Die Menschheit ist derzeit mit dem sechsten Massenartensterben in der Erdgeschichte konfrontiert, das sich von vorherigen dadurch unterscheidet, dass es durch die Menschen selbst, also anthropogen verursacht ist. In der Literatur und anderen Kunstformen finden wir zunehmend Vorstellungen und Geschichten, die auf die miteinander verknüpften Krisen des Artensterbens, des Biodiversitätsverlusts und des Klimawandels reagieren. Extinction ist ein komplexes und nicht nur naturwissenschaftliches, sondern auch ein kulturelles Phänomen und der Umgang damit reflektiert die vorherrschenden Vorstellungen von den Beziehungen zwischen Menschen, Tieren und (Um)welt.
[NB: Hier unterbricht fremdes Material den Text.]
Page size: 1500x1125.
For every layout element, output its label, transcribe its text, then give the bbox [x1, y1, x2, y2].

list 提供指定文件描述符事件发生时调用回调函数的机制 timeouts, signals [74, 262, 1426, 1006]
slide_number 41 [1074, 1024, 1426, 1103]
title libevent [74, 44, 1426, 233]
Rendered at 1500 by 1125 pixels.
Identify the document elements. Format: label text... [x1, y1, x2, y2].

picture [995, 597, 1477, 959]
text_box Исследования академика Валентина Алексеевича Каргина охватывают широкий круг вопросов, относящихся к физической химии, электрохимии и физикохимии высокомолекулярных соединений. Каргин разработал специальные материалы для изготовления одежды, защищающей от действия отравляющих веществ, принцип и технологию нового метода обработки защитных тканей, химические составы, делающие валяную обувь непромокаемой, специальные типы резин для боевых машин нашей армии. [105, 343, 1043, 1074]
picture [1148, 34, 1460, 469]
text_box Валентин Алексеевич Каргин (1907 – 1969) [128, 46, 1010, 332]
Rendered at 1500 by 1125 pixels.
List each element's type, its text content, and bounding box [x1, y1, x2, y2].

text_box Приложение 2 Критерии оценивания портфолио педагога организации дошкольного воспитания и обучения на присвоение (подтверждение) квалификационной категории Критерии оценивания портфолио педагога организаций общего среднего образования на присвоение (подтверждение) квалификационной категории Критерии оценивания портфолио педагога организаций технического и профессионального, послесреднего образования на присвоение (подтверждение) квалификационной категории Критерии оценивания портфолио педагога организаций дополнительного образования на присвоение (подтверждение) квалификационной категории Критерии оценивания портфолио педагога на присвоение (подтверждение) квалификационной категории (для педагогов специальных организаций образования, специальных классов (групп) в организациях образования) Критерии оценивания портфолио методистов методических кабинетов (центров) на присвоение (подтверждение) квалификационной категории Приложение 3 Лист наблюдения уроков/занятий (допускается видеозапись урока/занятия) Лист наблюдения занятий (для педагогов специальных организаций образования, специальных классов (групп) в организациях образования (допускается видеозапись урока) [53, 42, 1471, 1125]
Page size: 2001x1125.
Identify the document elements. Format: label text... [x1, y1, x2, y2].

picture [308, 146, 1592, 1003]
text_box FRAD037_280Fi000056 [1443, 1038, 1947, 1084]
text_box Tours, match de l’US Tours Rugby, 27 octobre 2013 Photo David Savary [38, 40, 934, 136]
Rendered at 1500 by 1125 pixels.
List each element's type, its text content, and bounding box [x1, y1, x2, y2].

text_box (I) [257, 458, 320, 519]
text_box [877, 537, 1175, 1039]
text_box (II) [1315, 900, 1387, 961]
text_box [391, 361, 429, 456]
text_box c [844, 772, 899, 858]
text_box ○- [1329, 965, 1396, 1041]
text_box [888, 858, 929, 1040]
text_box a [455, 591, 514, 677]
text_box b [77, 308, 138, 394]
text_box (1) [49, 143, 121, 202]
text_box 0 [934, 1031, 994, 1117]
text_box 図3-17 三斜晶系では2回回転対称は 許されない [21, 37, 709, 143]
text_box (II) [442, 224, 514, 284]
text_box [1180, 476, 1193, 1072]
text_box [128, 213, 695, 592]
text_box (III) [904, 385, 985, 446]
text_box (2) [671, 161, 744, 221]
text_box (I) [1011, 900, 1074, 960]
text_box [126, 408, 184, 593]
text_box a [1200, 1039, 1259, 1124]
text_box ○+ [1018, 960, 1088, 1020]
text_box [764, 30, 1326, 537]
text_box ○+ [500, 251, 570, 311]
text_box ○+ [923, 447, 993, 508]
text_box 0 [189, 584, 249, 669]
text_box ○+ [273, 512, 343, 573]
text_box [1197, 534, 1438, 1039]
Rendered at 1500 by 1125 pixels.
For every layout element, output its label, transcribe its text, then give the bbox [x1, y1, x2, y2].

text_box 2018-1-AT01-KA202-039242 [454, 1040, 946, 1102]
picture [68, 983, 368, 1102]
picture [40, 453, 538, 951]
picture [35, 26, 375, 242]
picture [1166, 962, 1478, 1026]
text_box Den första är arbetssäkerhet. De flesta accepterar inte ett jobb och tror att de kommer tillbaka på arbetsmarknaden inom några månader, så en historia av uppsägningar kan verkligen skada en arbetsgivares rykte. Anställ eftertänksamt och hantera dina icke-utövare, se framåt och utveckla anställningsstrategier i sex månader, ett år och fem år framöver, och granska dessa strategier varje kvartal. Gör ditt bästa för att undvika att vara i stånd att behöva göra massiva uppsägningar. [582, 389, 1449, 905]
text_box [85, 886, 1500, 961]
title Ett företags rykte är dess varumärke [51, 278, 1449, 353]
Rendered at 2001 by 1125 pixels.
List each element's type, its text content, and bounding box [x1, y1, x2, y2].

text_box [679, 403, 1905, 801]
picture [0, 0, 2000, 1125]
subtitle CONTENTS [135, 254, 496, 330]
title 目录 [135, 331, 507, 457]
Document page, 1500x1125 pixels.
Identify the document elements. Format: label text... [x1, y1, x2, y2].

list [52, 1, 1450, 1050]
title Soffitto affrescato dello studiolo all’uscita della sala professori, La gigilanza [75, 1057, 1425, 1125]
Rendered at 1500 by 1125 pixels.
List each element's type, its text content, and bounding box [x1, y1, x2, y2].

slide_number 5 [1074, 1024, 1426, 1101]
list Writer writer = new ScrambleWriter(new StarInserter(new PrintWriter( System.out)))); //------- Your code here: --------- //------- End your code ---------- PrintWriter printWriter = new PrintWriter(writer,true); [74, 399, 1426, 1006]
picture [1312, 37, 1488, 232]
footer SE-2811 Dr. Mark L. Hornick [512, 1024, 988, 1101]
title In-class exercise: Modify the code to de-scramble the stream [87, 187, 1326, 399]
Am Beispiel verschiedener Medien wie Romanen, Theaterstücken, Tanzperformances, Filmen und Videospielen geht Julia Hoydis in ihrem Vortrag den Fragen nach, wie fiktionale Erzählungen mit Hoffnung, Verlust und Endzeitszenarien umgehen und wie Gegenmaßnahmen wie De-Extinction beispielsweise durch gentechnische Experimente und Artenschutz dargestellt werden. Das reflektiert sie stets vor dem Hintergrund des Umgangs mit Enden und Endlichkeit, der sich durch Hoffnung und Akzeptanz, aber auch in Form von Resilienz und auch Lösungsansetzen manifestiert. Auch vorherrschende Erzählmuster, die teils dystopisch oder elegisch ausfallen, werden in den Blick genommen.
Insbesondere wird sie auch zeigen, welchen Beitrag Literatur zu den gesellschaftspolitischen Debatten über Generationen- und Umweltgerechtigkeit leisten kann. Wie kann das Potenzial von Extinction Narratives genutzt werden? Dabei wird sie auch erörtern, dass die Funktion der Extinction Narratives als kulturelle Modellierungen von (un)möglichen Enden unserer jetzigen Welt immer mit Prädiktionen und Werten verknüpft sind.
Univ.-Prof. Dr. phil. Julia Hoydis (*1979 Berlin, lebt in Graz) ist seit 2024 Professorin für englische Literaturwissenschaft vom 18. bis zum 21. Jahrhundert am Institut für Anglistik der Universität Graz. Sie lehrte zuvor an den Universitäten Klagenfurt, Köln, Duisburg-Essen und Cambridge. Zu ihren Forschungsschwerpunkten gehören die Geschichte und Entwicklung des englischen Romans, Erzähltheorie, Literatur und (Natur)Wissenschaft (v.a. Risikotheorie), Posthumanismus und neuere digitale Erzählformen (inklusive Literatur und KI), postkoloniale Studien, sowie Ecocriticism/Environmental Humanities. Aktuell forscht sie insbesondere zu Klimawandelnarrativen, u. a. in dem vom Österreichischen Wissenschaftsfonds FWF geförderten Verbundprojekt Just Futures? An Interdisciplinary Approach to Cultural Climate Models (2023 – 2026), das sich mit Fragen von Generationengerechtigkeit und Vorstellungen von Klimazukünften in verschiedenen Medien beschäftigt.
Zu ihren Buchveröffentlichungen gehören Climate Change Literacy (mit Roman Bartosch und Jens Martin Gurr, Cambridge University Press, 2023), Risk and the English Novel (De Gruyter, 2019) und Tackling the Morality of History: Amitav Ghosh and the Ethics of Storytelling (Winter, 2011). Seit 2019 ist sie Herausgeberin der Zeitschrift Anglistik: International Journal of English Studies und Vizepräsidentin der Deutschen Gesellschaft für Anglistik (2022 – 2025). Neben der akademischen Karriere hält sie ein Diplom in klassischem und modernem Bühnentanz (Rambert School of Ballet and Contemporary Dance, London, 2000), und arbeitete bis 2016 auch freischaffend als Tänzerin in Köln und Aachen.